The Maine Supreme Judicial Court on Thursday will consider whether the high court’s decision affects the sentences of Sally Schofield, 43, of Chelsea and Christian Averill, 22, of Sabattus.

In Blakely v. Washington, a Washington state kidnapping case, the federal high court in June ruled unconstitutional the state sentencing guidelines that allow a judge to use facts not considered by a jury to increase a defendant’s punishment.

In light of that decision, the Maine supreme court asked to hear arguments in two cases pending before it on how the Blakely decision affects those sentences.

Schofield was sentenced in September 2002 to 28 years in prison with eight years suspended for the asphyxiation death of her foster child, who died after being bound with duct tape. Logan Marr, 5, died on Jan. 31, 2001, in the basement of Schofield’s Chelsea home.

Averill was sentenced in March 2003 to 34 years in prison with all but 24 years suspended and 10 years probation. He was convicted of attacking a woman in the bathroom of a campus academic building at Bates College in Lewiston while she was studying for finals in April 2002.

Schofield and Averill were sentenced under a Maine law that created a two-tiered sentencing formula for the most serious class of crimes. That provision was changed by the Legislature earlier this year.

“Our position as outlined in our brief is that it does not apply,” William Stokes, assistant attorney general, said Friday, pointing out that sentencings in Maine are structured differently from in Washington state.

“Class A offenses are crimes against a person and, generally, are crimes of violence,” he said. “We don’t believe these sentences were unfair or unjust.”

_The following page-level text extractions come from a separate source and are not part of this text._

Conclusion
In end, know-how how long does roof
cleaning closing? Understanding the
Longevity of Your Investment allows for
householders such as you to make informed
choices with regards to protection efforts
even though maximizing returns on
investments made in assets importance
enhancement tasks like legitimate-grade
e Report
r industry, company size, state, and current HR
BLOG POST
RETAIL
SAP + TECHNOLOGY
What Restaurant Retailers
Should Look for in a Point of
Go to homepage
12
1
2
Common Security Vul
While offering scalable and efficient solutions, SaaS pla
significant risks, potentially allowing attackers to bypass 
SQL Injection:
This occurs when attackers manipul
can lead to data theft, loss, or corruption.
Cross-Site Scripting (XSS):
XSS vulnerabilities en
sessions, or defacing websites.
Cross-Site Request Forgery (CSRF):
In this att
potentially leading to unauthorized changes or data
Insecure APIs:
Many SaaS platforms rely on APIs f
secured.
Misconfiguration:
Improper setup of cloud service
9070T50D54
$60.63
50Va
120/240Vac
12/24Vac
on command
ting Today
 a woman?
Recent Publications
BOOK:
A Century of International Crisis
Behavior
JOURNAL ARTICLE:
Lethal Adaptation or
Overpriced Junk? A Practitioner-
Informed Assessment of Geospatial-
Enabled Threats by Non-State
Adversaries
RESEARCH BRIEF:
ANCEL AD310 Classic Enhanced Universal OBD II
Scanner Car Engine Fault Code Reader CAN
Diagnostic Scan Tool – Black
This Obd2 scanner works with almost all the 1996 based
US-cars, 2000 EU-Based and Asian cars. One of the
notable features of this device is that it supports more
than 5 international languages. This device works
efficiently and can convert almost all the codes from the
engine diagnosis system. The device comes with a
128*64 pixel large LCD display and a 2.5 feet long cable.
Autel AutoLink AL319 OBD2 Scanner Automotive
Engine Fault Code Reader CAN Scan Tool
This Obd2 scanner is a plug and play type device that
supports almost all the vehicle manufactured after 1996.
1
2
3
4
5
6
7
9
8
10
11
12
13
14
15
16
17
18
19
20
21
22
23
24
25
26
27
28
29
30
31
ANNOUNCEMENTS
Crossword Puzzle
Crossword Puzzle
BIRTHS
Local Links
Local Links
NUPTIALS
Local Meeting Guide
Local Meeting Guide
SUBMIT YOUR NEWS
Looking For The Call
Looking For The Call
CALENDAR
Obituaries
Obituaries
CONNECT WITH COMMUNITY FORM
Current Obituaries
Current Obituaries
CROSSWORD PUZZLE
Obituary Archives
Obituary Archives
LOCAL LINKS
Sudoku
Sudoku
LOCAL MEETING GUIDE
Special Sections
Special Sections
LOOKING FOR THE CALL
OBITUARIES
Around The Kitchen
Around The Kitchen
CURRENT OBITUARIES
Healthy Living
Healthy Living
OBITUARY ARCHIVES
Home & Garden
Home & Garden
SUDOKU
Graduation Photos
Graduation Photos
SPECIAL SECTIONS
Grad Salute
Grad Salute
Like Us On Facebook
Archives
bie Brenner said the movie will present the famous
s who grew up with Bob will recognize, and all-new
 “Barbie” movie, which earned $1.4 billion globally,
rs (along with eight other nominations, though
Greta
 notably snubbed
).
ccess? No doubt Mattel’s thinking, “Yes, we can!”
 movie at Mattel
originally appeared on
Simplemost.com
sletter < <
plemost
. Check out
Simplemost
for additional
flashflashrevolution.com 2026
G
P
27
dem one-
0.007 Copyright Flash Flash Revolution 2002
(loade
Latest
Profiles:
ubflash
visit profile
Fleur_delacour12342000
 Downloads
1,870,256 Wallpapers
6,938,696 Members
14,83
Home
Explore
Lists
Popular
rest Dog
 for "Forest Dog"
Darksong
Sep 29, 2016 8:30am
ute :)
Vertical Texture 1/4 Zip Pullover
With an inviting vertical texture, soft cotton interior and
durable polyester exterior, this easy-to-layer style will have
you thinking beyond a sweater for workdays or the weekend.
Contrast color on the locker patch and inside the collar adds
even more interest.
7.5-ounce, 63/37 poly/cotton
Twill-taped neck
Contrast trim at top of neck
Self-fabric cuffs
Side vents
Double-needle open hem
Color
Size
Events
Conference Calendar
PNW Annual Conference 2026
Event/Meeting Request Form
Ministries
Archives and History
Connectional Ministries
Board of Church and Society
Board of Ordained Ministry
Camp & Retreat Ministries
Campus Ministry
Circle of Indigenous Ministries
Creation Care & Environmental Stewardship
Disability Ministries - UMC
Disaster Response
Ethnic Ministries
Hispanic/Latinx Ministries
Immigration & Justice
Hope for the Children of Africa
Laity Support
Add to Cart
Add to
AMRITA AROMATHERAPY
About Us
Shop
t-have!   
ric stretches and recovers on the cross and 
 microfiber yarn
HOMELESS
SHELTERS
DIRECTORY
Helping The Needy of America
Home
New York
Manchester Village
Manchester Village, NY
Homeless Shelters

Stokes refused to elaborate on the arguments the Maine Attorney General’s Office will present to the court.

Attorneys for Schofield and Averill previously argued before the Maine supreme court that their clients’ sentences were excessive and that the judges who sentenced them abused their discretion.

The justices have not yet issued their decisions in either case.

The argument over the impact of the Blakely decision is far from over. The U.S. Supreme Court has scheduled arguments for Monday, Oct. 4, over how the Blakely decision has affected sentences handed down in federal courts throughout the nation.